De hecho, la reciente STC106/2022 de 13 de septiembre, al resolver el recurso de inconstitucional sobre la actual redacción del art 94 del Código Civil señala: a) que la regulación del régimen de estancias, comunicaciones y visitas, exista o no acuerdo parental, como su aplicación por los órganos judiciales y los poderes públicos, deben estar presididas por la protección del Interés Superior del Menor, b) El derecho de comunicación entre los progenitores y sus hijos, es un derecho básico de estos, salvo que en razón a su propio interés se deba acordar otra cosa, c) en materia de relaciones paterno filiales, el criterio que debe regir es el Interés Superior del Menor, que debe ser ponderado con el de sus progenitores; debiendo ceder estos a aquel, cuando sean incompatibles y d) a la hora de tomar una decisión sobre esta materia, se debe tener en cuenta: i.- las consecuencias irremediables que el transcurso del tiempo pueda tener en esas relaciones y ii.- la necesidad de adoptar las medidas pertinentes y eficaces para proteger la integridad física, psíquica del menor, ante riesgos que puedan derivarse de esas relaciones entre el menor y el progenitor no custodio.
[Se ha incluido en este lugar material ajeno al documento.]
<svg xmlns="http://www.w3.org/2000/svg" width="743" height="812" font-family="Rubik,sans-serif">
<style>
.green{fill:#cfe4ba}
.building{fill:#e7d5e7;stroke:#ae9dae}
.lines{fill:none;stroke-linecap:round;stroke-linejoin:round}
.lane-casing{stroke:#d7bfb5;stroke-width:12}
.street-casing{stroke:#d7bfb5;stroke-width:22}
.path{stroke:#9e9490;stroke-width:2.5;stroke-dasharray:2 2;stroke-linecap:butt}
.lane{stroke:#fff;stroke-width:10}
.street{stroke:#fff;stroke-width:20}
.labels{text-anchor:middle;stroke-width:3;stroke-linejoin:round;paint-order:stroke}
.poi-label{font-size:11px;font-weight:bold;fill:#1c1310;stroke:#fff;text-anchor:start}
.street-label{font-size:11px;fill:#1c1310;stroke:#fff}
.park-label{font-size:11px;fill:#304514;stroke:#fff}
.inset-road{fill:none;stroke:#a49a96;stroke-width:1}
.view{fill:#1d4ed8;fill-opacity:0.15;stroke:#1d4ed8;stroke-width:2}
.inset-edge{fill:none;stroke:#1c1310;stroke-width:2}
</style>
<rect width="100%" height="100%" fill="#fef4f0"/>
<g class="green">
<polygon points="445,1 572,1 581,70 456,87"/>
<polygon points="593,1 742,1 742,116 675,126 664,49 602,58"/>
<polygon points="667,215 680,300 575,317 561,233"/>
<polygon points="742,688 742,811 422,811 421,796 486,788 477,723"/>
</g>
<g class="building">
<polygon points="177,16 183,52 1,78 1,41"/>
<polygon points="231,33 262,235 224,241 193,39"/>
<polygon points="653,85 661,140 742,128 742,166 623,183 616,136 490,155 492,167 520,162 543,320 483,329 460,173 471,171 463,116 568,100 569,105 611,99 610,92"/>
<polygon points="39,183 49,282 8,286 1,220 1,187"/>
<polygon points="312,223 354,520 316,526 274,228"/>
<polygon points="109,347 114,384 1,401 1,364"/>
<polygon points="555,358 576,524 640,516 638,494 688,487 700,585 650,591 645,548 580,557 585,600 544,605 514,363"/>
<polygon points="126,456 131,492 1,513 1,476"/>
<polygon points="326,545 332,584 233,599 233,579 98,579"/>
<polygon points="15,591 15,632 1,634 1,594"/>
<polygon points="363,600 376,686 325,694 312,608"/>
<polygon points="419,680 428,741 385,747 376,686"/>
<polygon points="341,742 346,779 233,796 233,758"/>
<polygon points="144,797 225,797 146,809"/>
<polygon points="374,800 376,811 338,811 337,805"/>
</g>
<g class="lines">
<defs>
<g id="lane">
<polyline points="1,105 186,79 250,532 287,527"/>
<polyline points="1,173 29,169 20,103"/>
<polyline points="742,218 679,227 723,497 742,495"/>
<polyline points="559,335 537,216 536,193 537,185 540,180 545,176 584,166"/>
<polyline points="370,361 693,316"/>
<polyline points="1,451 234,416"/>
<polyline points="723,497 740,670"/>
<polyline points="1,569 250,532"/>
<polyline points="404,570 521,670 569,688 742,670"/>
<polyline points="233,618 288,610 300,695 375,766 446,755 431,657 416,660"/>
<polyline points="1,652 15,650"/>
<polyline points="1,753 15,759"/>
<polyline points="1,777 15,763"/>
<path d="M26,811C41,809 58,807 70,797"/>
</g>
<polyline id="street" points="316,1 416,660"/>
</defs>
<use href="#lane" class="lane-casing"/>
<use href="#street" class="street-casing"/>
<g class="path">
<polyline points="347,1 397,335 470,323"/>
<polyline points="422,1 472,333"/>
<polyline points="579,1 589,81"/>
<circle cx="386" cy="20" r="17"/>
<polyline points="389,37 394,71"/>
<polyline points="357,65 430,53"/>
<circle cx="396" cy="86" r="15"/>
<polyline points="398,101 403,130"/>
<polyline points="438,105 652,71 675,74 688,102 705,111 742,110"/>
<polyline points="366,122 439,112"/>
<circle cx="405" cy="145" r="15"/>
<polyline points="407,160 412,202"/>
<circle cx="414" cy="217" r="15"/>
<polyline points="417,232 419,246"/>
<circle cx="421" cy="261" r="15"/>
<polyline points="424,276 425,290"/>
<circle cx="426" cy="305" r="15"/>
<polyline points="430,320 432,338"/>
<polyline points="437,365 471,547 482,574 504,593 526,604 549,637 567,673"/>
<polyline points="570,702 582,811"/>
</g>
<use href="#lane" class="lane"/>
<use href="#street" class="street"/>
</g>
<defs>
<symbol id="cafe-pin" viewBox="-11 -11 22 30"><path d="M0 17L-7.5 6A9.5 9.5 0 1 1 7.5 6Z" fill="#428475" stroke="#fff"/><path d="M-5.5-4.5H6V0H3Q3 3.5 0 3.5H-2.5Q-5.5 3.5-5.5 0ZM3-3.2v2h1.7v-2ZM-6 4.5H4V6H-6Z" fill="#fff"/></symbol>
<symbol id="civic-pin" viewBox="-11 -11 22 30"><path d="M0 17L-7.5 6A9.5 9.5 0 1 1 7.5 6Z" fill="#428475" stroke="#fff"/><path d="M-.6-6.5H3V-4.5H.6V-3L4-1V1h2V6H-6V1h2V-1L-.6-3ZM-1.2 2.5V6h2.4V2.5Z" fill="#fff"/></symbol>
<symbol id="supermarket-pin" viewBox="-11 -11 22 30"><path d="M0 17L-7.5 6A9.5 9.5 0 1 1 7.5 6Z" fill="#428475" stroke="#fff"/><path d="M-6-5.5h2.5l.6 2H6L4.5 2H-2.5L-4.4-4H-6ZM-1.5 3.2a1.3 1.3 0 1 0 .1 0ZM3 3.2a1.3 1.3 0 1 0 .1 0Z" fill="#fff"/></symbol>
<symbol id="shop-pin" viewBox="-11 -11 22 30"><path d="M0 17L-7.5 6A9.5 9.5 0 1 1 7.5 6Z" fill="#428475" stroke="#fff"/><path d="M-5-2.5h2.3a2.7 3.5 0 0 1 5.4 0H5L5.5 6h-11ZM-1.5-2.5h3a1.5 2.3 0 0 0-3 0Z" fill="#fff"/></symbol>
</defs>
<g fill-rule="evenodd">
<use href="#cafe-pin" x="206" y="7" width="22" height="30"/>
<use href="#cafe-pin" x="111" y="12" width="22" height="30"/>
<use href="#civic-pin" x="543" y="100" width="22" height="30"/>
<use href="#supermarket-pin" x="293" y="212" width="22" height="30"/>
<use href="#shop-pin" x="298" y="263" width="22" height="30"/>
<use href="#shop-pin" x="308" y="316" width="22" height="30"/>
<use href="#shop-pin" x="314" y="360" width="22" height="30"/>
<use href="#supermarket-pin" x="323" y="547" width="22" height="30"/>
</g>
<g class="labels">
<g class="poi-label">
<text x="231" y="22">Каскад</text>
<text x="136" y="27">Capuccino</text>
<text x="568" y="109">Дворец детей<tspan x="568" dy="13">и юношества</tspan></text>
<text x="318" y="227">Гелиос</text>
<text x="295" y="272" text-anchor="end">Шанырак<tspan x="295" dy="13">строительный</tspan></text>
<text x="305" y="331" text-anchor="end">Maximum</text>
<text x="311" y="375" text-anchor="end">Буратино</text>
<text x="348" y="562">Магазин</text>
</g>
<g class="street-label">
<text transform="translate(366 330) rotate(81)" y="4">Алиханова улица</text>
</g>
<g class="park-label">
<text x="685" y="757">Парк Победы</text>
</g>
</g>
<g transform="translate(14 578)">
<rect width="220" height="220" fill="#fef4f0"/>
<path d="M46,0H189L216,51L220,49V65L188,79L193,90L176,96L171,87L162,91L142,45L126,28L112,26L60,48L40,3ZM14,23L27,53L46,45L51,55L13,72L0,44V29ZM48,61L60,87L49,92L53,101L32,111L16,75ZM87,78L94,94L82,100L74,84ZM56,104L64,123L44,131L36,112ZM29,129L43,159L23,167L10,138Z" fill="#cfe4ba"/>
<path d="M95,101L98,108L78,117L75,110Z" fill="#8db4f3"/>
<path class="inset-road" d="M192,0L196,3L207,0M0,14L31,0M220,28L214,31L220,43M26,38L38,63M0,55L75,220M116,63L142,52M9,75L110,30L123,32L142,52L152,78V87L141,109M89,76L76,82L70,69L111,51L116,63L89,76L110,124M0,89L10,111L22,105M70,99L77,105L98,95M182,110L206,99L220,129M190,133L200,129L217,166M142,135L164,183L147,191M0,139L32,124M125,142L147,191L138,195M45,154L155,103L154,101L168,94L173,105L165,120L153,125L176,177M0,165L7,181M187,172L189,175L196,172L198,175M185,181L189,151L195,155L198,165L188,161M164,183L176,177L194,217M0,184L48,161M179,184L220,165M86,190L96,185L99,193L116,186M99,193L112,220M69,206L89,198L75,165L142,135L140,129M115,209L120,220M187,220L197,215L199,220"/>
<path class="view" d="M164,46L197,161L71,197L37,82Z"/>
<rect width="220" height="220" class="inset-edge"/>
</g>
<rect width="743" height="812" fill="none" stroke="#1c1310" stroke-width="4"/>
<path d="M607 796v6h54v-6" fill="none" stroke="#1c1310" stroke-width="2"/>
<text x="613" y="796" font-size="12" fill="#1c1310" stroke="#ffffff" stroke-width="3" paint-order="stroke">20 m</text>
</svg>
Así mismo, a la hora de tomar decisiones en esta materia, se debe tener muy en cuenta y valorar la voluntad del menor, en función de su edad y madurez; en este caso hablamos de un hijo de 14 años, que no ha tenido relación con su padre en los últimos once años, y que por tanto es un desconocido para él.

C) Conclusión.

Dicho esto, es de apreciar que en el caso que se examina, no consta acreditado que esa falta de relación entre el padre y el hijo sea debido a causas no imputables a don Fausto, que durante todo ese tiempo no ha hecho nada, pudiéndolo hacer, para estar presente en la vida de su hijo.

Tampoco consta acreditado, que beneficios le puede generar en la actualidad el iniciar dichas relaciones, cuando se ha acreditado que son dos desconocidos y que el propio hijo ha manifestado su voluntad de no iniciar dichas relaciones.

Por lo tanto, no existe garantía alguna, de que, si se fija un nuevo régimen de comunicaciones, este se vaya a cumplir en su integridad, generándose con ello unas posibles expectativas al menor, de poder recuperar la figura paterna, que pueden volver a quedar en nada.

Por todo ello, consideramos que procede desestimar el recurso de apelación formulado y confirmar la sentencia recurrida; pues no se ha demostrado, en modo alguno, que la estimación de la pretensión del hoy apelante sea beneficiosa para el menor.